Posté le 6 octobre 2022 par La Rédaction

De toutes les rencontres que l’on peut faire tout au long d’une vie de journaliste, il y en a certaines plus intenses, plus marquantes, plus insolites et inoubliables que d’autres. Celle de Daoud (devenu David) Wali en est une qui cumule tous ces qualificatifs. La rencontre d’un homme ordinaire et exceptionnel, avec un mélange de modestie, douceur, bienveillance et grandeur d’âme, qui lui donne une aura le distinguant de tous. Depuis quarante ans bientôt qu’il est à Bourg, il est comme beaucoup de réfugiés d’une lointaine époque – et je pense là à quelques amis chiliens ayant fui le régime de Pinochet – : un Bressan parmi les autres qui s’est fondu dans la vie burgienne sans problème, tellement heureux d’être parvenu jusqu’ici et d’y avoir été bien accueilli, qu’il y est resté, qu’il s’y est marié, qu’il a fondé une famille et un petit commerce, et qu’il y est même devenu grand-père.

Évidemment, la vie et l’histoire de David Wali ne peuvent se résumer à ces quelques lignes qui nous racontent si peu de choses alors qu’il y a tant à dire. Et même cette page dans Ma(g)ville n’y suffira pas j’en ai peur. Mais essayons…

1982-2022, liberté chérie…

Sa vie est un roman. Et sa lecture nous a pris du temps. Quarante ans. On en a feuilleté les premières pages à la veille de la fête des pères de 1984. Pour Le Progrès, il nous accueillait dans cette unique pièce qu’il occupait sous les toits au 24 de la rue des Casernes. Cela faisait deux ans qu’il était en France, débarquant à Paris en 82 sur un vol en provenance de Téhéran où il avait pu demander asile à l’ambassade de France en prenant des risques inouïs en compagnie d’autres camarades afghans partis de Kaboul pour fuir leur pays occupé. Des journées et des nuits à marcher à travers les montagnes, à se cacher, à passer un certain temps avec les moudjahidines du commandant Massoud, en lutte eux aussi, et à vouloir un jour quitter tout ça, tout cet enfer, pour un monde meilleur…

Ce fut donc Paris d’abord, où il put faire de belles connaissances même sans parler notre langue, ce fut Bourg ensuite où il prit ses premiers cours de français, tout en trouvant un poste de manœuvre dans une entreprise ambarroise. À cette époque, il se souvenait des courriers qu’il adressait à sa famille à Kaboul, de la peur de sa mère de le savoir si loin, et des silences sur son père dont il apprit la mort bien plus tard. On était venu le chercher chez lui, on l’avait emprisonné, et sans doute battu à mort. « On lui a fait payer ma fuite » nous avait dit Daoud, pas encore David, à la veille de cette fête des pères 84 à Bourg…
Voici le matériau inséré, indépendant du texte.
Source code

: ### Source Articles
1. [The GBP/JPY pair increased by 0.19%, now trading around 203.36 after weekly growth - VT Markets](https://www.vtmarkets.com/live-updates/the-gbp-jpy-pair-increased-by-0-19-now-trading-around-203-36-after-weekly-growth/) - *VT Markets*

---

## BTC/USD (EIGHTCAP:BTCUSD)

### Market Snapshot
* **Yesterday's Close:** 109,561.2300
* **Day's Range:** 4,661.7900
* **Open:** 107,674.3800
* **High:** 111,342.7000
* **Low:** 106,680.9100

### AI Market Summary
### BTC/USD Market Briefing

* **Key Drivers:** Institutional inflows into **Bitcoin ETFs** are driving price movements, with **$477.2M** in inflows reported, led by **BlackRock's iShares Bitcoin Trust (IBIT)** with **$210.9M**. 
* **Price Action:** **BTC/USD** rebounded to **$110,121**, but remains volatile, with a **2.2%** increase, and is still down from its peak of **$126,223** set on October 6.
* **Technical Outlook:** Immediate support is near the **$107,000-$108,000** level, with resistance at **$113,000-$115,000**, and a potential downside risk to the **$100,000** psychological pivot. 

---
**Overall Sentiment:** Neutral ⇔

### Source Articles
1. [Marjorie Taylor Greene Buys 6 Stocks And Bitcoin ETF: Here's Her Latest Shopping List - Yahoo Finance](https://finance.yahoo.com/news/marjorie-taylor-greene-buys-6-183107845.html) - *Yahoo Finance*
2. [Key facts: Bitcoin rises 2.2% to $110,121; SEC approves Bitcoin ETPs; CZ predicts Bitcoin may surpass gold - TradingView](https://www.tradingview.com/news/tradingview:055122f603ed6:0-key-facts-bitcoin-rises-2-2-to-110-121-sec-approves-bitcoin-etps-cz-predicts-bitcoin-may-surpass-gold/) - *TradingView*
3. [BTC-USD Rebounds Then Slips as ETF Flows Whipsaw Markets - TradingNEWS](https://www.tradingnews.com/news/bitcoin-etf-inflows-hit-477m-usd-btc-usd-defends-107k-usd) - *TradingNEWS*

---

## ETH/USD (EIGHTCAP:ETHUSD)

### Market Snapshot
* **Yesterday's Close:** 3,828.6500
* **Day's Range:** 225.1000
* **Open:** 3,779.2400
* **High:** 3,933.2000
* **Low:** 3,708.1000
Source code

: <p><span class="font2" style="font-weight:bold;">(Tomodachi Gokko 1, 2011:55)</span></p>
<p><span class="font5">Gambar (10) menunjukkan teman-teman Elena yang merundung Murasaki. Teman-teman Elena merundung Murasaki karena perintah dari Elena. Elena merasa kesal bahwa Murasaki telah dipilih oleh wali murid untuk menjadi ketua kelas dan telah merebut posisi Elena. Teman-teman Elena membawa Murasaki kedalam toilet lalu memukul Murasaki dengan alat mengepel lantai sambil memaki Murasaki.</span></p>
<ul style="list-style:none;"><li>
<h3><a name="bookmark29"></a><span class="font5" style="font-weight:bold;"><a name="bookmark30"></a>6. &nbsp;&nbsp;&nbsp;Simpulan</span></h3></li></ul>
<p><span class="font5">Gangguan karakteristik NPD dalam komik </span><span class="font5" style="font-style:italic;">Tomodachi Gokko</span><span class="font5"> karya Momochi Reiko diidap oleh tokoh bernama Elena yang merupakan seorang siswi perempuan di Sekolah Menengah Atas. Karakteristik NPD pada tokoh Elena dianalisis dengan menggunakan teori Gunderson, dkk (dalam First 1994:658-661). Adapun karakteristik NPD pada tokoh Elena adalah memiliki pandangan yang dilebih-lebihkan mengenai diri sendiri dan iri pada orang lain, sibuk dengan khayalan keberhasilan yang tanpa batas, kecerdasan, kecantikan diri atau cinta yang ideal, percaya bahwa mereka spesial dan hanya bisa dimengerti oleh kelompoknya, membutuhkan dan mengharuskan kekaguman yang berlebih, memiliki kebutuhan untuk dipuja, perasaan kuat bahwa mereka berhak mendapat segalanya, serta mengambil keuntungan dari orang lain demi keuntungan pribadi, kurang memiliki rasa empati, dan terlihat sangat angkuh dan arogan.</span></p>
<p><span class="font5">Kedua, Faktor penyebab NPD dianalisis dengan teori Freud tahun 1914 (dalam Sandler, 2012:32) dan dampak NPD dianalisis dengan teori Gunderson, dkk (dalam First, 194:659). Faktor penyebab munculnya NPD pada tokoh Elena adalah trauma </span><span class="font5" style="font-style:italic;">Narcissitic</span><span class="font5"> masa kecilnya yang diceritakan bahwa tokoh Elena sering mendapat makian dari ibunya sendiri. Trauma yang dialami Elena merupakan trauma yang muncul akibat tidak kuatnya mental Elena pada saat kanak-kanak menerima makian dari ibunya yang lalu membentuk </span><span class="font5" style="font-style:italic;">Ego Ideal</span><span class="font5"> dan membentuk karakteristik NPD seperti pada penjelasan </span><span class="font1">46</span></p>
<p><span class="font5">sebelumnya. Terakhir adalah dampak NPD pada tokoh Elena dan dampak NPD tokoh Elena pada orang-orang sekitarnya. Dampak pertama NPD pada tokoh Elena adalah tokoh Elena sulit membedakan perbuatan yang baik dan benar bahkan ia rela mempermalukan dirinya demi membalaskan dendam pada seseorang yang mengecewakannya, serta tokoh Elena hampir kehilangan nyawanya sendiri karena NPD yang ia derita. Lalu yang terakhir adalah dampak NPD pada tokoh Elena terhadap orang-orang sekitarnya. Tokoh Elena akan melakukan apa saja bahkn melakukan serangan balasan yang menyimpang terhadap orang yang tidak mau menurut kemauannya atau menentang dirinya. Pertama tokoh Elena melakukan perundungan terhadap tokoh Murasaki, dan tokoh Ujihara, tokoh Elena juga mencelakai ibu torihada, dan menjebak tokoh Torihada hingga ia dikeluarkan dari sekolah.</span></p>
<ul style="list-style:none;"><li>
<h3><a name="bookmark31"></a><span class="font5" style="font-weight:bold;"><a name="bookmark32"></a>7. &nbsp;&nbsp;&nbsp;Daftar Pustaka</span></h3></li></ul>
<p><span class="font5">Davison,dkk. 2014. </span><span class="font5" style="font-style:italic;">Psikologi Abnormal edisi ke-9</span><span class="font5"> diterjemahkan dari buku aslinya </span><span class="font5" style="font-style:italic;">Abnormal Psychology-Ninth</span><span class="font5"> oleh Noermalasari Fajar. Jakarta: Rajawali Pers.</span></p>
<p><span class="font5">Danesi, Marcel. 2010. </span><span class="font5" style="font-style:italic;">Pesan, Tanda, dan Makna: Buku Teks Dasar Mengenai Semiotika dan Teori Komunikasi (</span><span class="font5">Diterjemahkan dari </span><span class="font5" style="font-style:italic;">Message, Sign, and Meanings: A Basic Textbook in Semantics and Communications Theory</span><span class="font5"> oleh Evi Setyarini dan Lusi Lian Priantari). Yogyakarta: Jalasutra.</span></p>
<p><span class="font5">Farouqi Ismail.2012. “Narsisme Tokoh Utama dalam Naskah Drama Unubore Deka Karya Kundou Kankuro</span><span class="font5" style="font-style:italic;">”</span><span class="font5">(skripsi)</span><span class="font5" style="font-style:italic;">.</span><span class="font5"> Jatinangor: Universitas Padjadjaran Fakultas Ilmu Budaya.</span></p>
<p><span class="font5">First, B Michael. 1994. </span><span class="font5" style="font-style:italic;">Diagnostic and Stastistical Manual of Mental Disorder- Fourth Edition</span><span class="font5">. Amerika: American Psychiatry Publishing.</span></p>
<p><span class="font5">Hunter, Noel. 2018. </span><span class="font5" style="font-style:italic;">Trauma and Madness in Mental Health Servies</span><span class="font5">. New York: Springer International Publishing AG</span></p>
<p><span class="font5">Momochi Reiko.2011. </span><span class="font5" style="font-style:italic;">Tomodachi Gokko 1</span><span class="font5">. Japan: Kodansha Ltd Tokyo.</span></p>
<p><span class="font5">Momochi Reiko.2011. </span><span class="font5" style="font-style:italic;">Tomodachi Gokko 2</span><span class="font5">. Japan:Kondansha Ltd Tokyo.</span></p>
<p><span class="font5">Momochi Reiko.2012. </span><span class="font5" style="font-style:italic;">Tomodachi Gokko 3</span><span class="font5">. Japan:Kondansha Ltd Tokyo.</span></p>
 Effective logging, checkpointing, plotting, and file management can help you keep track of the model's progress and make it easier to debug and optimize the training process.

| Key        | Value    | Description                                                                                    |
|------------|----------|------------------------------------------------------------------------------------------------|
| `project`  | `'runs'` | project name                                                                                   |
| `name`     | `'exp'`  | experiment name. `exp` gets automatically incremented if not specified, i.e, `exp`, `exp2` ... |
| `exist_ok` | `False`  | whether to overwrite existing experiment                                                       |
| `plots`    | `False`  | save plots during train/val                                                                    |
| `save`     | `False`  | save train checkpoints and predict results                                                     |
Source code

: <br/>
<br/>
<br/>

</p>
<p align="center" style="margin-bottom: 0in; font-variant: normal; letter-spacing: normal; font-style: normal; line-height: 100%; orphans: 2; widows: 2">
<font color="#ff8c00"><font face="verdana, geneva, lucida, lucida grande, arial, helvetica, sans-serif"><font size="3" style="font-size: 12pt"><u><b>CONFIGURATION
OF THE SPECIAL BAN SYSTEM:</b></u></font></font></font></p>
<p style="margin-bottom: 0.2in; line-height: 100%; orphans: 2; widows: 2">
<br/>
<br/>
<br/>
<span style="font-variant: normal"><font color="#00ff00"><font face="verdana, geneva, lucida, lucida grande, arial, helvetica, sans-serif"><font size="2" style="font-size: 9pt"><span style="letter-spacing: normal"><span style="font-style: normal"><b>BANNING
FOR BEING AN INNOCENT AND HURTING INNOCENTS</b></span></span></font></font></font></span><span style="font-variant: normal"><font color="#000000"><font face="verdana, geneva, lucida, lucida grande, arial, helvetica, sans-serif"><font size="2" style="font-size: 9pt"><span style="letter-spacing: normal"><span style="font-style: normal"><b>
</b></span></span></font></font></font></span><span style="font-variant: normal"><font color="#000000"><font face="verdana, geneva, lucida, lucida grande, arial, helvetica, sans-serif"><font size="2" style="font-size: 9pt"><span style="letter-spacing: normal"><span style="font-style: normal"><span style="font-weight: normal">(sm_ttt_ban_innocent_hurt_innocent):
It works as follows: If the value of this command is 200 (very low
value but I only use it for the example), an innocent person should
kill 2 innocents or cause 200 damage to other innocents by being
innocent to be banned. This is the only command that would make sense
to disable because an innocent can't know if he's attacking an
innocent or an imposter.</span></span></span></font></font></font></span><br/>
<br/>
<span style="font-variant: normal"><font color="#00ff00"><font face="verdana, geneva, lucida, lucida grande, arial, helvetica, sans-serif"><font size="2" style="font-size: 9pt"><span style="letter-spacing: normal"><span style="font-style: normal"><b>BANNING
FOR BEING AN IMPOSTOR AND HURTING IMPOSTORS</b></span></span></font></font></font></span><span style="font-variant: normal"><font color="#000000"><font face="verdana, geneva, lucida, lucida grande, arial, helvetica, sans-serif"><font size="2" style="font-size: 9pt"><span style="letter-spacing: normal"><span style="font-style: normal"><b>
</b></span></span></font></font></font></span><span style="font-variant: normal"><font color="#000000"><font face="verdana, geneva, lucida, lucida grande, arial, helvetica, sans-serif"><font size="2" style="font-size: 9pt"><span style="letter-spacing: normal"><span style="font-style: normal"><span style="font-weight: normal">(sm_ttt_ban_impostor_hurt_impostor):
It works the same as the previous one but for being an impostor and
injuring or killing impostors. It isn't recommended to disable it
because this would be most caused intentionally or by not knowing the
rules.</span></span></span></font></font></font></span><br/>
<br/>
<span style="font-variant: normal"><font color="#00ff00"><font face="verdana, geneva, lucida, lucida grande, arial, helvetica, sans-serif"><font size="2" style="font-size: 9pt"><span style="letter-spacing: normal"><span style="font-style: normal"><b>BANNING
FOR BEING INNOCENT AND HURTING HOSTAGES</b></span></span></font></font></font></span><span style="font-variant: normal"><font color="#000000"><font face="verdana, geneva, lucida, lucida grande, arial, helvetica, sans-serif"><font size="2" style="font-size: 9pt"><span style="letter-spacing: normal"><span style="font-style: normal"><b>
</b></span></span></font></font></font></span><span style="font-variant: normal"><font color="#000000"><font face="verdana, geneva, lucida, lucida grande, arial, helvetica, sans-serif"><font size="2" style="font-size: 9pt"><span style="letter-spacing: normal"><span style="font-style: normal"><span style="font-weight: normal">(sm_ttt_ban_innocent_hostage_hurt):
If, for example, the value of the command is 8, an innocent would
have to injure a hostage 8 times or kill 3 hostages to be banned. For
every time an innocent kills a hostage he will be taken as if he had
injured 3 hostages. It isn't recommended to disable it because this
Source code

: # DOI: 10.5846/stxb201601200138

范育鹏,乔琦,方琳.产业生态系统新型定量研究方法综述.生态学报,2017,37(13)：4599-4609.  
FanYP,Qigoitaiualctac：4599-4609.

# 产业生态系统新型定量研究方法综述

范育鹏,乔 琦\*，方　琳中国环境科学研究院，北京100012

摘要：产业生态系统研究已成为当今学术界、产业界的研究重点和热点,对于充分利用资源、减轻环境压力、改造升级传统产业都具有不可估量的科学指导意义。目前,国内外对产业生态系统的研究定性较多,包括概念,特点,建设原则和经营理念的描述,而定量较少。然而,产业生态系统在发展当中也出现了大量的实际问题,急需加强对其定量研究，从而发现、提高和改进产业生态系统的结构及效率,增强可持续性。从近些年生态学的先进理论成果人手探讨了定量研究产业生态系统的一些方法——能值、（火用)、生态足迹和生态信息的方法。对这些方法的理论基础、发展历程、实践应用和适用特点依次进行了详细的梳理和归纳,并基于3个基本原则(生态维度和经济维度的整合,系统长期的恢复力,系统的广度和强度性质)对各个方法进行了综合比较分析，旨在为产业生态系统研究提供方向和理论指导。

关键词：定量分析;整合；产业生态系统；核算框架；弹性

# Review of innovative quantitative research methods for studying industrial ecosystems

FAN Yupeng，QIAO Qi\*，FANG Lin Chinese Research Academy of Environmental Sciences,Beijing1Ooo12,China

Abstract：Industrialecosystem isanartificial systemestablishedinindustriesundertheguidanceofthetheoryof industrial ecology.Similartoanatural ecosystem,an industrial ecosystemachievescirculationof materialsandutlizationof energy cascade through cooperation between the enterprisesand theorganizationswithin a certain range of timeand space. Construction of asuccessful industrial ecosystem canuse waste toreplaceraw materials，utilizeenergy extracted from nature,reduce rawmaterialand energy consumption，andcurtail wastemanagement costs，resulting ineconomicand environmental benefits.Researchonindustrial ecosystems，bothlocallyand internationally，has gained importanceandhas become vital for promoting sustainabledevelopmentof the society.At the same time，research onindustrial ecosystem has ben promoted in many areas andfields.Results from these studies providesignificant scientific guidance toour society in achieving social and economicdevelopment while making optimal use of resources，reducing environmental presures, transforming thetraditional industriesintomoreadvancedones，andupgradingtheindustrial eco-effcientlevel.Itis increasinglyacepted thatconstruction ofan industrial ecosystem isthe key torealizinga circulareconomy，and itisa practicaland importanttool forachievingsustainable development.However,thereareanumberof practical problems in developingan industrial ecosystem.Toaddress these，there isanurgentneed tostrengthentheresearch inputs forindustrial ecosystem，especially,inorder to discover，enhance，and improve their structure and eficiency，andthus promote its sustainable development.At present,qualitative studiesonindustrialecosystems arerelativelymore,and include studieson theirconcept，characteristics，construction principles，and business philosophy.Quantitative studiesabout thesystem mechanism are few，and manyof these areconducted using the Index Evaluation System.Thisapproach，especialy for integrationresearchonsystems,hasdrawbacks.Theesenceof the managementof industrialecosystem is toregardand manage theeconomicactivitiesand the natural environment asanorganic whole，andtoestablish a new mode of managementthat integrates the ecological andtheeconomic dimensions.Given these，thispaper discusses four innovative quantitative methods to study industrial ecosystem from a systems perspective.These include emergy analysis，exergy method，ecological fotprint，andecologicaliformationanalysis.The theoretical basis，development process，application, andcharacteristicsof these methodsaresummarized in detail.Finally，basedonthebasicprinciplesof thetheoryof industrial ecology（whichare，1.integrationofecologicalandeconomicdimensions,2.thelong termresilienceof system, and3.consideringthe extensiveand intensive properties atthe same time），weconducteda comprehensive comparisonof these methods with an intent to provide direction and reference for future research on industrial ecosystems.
Clins d’œil à « son » Afghanistan

Les années passèrent, nous le perdîmes de vue, et puis ce furent nos retrouvailles en 1995, où, toujours pour Le Progrès, il nous fit défiler quelques épisodes de sa vie depuis notre première rencontre. Son BEP de mécanique générale à l’AFPA, ses divers travaux en usine, son mariage à une institutrice, la naissance de leurs enfants, l’arrivée de sa mère et de frères et sœurs sur notre sol, sa demande de nationalité française acceptée en 1992, son changement de prénom, David désormais, son grade de ceinture noire de judo et aïkido, et aussi, pour des problèmes de santé, la recherche d’un nouveau travail. Et pas n’importe lequel, celui qui pouvait le mieux le rapprocher de ses racines : la vente d’articles d’artisanat fabriqués là-bas, le pays de ses origines, l’Afghanistan…

C’est alors qu’il fit les marchés de la région, et qu’il s’y fit connaître et apprécier, vendit bijoux en lapis-lazuli, pierres bleues étonnantes, des tapis, coffres anciens, petits meubles, et une foule d’objets que l’on peut découvrir aujourd’hui encore dans son commerce modeste qu’il tient toujours près de la porte des Jacobins, au 8 de la rue Jules-Migonney, et où je l’ai retrouvé, ayant bien sûr vieilli tous les deux, mais lui encore bien jeune à 62 ans, avec cette bonté radieuse qui émane de son visage souriant. Si vous passez du côté de la place des Jacobins, rendez-lui visite, regardez de près ses trésors, il ne prendra pas sa retraite de sitôt. Ses voisins commerçants et habitants du centre ne veulent pas le voir quitter les lieux. C’est le soleil de leur quotidien.